Which is why Norra Wexley gives me so much hope.
“Are you disobeying an order?” Ackbar asks.
No, she thinks. I would never. I’m a pilot. I’m a soldier. I–
I’m a rebel.
(Aftermath: Life Debt)
Norra Wexley is an absolute mess. She manifests as a bundle of nerves. She has imposter syndrome up the wazoo. She will do something incredible and then somehow mentally disconnect that amazing thing with her own actions, which is a massive part of the way I personally experience imposter syndrome. And I wonder if it ties back to my “two strikes” mentality, that inability to build up good grace in any situation. So no incredible feat could possibly be mine to own.
And yet, despite being a complete mess, Norra is a hero. She’s brave, self-sacrificing, with a moral core that will not yield. She’s a competent leader.

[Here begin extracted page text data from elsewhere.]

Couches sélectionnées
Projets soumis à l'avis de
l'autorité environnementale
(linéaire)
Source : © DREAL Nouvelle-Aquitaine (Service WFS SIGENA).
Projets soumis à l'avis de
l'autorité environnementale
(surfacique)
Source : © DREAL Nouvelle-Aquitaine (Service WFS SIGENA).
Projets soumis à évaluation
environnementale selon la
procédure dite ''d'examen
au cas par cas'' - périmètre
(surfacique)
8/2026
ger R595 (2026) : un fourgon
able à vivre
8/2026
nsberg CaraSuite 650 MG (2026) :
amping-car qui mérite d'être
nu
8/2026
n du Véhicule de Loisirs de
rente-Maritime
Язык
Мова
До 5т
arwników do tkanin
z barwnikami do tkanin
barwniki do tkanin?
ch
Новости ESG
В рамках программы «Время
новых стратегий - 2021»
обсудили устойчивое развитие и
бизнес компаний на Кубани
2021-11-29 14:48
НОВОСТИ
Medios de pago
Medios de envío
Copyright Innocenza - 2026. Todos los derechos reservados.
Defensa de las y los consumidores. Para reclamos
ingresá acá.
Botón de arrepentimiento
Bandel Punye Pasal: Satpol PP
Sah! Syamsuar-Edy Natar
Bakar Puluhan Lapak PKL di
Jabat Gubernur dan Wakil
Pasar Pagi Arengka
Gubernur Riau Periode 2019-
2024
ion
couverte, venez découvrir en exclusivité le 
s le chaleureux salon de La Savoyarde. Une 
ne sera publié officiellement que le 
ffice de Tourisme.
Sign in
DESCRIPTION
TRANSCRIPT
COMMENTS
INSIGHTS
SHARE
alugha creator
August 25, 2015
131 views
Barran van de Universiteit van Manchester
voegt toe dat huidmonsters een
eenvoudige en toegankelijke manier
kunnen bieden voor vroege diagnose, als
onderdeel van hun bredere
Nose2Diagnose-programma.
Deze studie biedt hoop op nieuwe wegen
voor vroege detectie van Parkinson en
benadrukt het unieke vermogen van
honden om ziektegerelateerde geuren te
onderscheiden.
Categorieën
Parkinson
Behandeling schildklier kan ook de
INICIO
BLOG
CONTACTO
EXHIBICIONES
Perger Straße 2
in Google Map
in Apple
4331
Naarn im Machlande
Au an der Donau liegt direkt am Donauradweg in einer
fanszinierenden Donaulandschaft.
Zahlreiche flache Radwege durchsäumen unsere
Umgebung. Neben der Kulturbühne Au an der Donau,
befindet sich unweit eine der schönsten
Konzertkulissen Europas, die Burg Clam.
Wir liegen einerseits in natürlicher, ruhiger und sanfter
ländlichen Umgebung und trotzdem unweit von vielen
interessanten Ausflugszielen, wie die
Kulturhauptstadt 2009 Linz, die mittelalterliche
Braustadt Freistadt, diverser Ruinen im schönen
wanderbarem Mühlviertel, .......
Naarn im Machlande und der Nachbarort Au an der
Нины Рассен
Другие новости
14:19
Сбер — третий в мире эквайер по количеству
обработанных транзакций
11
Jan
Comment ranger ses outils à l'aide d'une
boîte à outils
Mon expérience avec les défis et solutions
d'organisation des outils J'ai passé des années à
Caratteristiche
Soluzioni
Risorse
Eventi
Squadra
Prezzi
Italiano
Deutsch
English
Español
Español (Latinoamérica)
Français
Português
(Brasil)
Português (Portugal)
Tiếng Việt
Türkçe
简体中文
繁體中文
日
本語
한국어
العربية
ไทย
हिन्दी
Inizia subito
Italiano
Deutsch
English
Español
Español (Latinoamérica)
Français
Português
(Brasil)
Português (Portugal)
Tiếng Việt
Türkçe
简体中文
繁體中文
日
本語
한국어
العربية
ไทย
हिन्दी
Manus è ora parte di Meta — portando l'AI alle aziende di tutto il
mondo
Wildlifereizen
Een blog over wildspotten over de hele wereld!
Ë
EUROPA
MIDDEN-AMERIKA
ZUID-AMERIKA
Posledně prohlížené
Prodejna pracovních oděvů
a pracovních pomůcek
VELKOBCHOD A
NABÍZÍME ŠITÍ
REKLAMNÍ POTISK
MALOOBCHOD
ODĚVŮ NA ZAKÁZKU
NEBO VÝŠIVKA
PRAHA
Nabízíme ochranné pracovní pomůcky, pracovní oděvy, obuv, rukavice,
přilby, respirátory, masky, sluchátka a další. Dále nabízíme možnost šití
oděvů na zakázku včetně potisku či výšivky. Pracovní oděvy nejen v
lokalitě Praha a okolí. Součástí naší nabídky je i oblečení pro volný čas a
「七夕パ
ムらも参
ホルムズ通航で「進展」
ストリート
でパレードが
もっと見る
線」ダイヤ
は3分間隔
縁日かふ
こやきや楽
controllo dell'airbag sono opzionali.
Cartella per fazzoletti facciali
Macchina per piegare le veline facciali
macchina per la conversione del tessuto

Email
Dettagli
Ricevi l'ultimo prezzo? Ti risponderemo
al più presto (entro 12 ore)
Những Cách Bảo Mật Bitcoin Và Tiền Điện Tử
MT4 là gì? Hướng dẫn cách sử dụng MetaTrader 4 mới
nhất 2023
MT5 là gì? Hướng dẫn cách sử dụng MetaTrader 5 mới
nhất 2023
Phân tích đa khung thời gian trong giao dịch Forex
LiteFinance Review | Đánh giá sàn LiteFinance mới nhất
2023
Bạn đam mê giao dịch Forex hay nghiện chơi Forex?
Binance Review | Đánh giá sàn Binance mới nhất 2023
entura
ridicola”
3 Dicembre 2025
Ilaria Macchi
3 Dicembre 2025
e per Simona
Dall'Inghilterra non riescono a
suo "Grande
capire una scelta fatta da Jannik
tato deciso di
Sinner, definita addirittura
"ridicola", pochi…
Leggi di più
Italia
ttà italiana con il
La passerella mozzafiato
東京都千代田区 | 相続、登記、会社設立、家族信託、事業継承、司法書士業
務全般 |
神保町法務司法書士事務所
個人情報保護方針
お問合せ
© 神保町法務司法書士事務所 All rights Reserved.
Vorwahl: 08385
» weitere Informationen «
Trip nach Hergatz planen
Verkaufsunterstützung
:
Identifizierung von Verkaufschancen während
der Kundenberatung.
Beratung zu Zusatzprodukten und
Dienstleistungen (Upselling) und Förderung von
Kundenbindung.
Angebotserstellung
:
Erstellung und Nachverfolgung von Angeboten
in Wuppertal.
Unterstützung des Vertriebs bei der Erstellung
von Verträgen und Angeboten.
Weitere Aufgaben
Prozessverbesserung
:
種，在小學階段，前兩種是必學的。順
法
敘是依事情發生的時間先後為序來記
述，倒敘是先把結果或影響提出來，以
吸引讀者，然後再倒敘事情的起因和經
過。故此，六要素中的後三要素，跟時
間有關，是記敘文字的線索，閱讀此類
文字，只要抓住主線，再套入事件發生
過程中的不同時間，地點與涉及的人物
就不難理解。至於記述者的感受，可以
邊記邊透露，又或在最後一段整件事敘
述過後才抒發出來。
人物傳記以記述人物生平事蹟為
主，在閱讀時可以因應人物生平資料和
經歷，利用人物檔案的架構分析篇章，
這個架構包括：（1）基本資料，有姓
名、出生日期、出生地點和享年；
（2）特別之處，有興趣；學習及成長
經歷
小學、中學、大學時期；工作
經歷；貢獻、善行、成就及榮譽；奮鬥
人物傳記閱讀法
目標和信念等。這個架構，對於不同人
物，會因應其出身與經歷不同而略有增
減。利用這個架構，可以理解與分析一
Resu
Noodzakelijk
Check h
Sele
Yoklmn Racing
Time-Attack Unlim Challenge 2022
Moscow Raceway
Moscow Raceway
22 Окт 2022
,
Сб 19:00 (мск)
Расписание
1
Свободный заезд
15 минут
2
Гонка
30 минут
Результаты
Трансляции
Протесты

Norra Wexley may be one hell of a mess, but look at her go. She’s got a galaxy to save.
I may be one hell of a mess, but look at me go.
It’s such a long way from here, whatever the end of this trauma and anxiety looks like. And maybe this is something that I’ll be coping with the rest of my life. I don’t know. What I do know is that Jar Jar guided me to survival, Maul interrupted my inevitable, and Norra keeps pace with me now. My life and recovery are larger than these three characters and their franchise, but they’ve worked as splints. They’ve kept me steady as I recover.